* TASK TO CARRY OUT: In the passage on the D&B Spinoff Settlement below, to what date did the Company extend the settlement period for the Direct Purchase Option?

* PAGE:
□ □ □ □ □ □ □

The Plan provided for the expiration of the D&B Spinoff Settlement Period
on the 30th day after the Effective Date. The Company elected to extend such
period for the Direct Purchase Option until March 30, 1998. It was determined
that such an extension was in the best interests of the Company, as it permitted
the recovery of approximately $4.5 million in D&B Spinoff Settlement Proceeds
from defendants who were not able to accept the D&B Spinoff Settlement Offer by
the initial deadline, for reasons including, without limitation, (a) the time
lag attendant to the transmission of settlement-related documents from record
holders to their beneficial holders, and (b) the desire of certain D&B Spinoff
Stockholders to consult with counsel or other advisors prior to participating in
the D&B Spinoff Settlement.

At December 31, 1998, the D&B Spinoff Settlement Proceeds that had been
received by the Company aggregated approximately $15.0 million. This sum
represents the aggregate settlement amount paid by D&B Spinoff Stockholders of
approximately 2.4 million shares of D&B Common Stock. Holders of approximately 2
million remaining shares did not participate in the D&B Spinoff Settlement. For
procedural reasons, the Company is only seeking recovery against D&B Spinoff
Stockholders who received more than 55 shares of D&B Common Stock in the D&B
Spinoff.

On November 21, 1997, the Company temporarily withdrew its Motion to
Certify Defendant Class, in light of the fact that each of the proposed class
representatives had elected to participate in the D&B Spinoff Settlement.
Following efforts to identify adequate class representatives to replace the
initial proposed class representatives, on March 6, 1998, the Company filed (a)
its Motion to File Amended Class Complaint, requesting leave to file an amended
complaint (the "Amended Complaint") substantively similar to the Complaint but
identifying new

5



proposed class representatives; and (b) a Renewed Motion to Certify Defendant
Class. On March 30, 1998, the Bankruptcy Court granted each of these motions.
The Bankruptcy Court's Order Certifying Defendant Class Action (the "Class
Certification Order") certified the following defendant class (the "Defendant
Class") as a mandatory defendant class pursuant to Rule 23(b)(1) of the Federal
Rules of Civil Procedure:

All persons or entities who were the beneficial or legal
recipients of at least 55 shares of the June 1995 transfer of
4,404,560 shares of Dave and Busters stock from Edison except
those persons or entities who have obtained a release of
Unresolved Avoidance Claims, as defined in the Plan, that was
confirmed on September 9, 1997.

The Class Certification Order designated the following entities
(collectively, the "Class Representatives") to represent the Defendant Class:
Barclays Global Investors, N.A.; Greentree Partners; Greenway Partners; Wilshire
Associates, Inc; and WKW Asset Management.

On May 22, 1998, Class Representative Wilshire Associates, Inc. filed a
motion under Federal Rule of Civil Procedure 12(b)(6), seeking the Bankruptcy
Court's determination that Wilshire Associates, Inc. is not a proper party to
the D&B Spinoff Litigation. Wilshire Associates, Inc. asserts that it merely
serves as the nominee record holder of D&B Spinoff Stock, for the benefit of a
number of persons who have not thus far been identified. The Company has filed a
response to such motion, indicating that it will consent to dismissal of
Wilshire Associates, Inc. from the D&B Spinoff Litigation if Wilshire
Associates, Inc. adequately identifies, voluntarily or in accordance with an
order of the Bankruptcy Court, the persons for whose benefit it holds D&B
Spinoff Stock.

□ □ □ □ □ □ □

* RECORDED INFORMATION:
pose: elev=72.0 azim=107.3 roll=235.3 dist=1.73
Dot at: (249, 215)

□ □ □ □ □ □ □

* OUTPUT OF THE TASK: March 30, 1998